Texto fornecido
^^^^^^^^

Onde vivemos hoje? Passamos de 2019 para 2020. Não estamos num mundo novo. Não se iludam. Estamos nos escombros saídos do velho. Como o futebol, com profusão de etnias, credos e costumes.
Os jogadores voltaram a pisar a relva sem cheirar o balneário. Nem antes, nem depois. A academia do Sporting foi a primeira a abrir um frincha da porta para deixar passar alguns. Cada um traz o equipamento de casa. O que quiserem. E depois, num relvado inteiro dividido em dois, cada um tem meio-campo para treinar.
2 No filme de culto que citei, tenta-se evitar o colapso dos humanos criando outros artificiais, os chamados "replicantes". Ninguém os consegue, depois, distinguir dos verdadeiros. E alguns fogem. Quando, na nossa realidade, esta espécie de "jogadores blade-runner" se aproximam, têm de... recuar. As regras sanitárias impõem uma distância social-futebolística de 10 metros medidos por uma imaginária fita métrica na cabeça de cada um. De repente, chega-lhes uma bola e é como "se nascessem outra vez". É um pedaço de futebol. Acuña mostra a sua garra a correr sozinho. Veste os calções da seleção da Argentina. Vê-se bem o emblema. Rafael Camacho está por perto, à distância suficiente para lhe fazer um passe certo sem... risco, mas não pode ser. No fim, metem-se no carro e voltam, sozinhos, para casa. Fim de história. Ou, se calhar, início de uma história nunca antes contada.

^^^^^^^^

Dados guardados
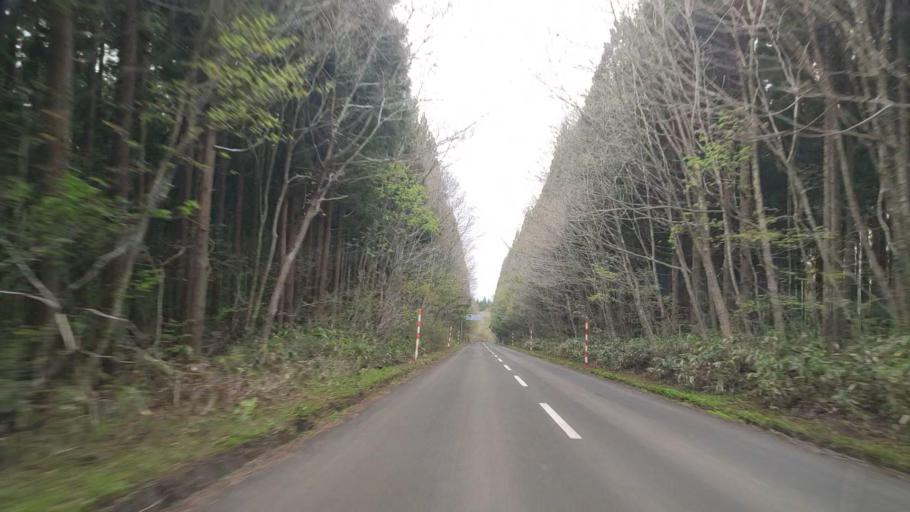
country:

^^^^^^^^

O que se pede
Segundo o texto sobre o regresso dos jogadores aos treinos, que distância impõem as regras sanitárias entre eles? Os dados constituem material à parte do texto.

Resultado da tarefa
Uma distância de 10 metros.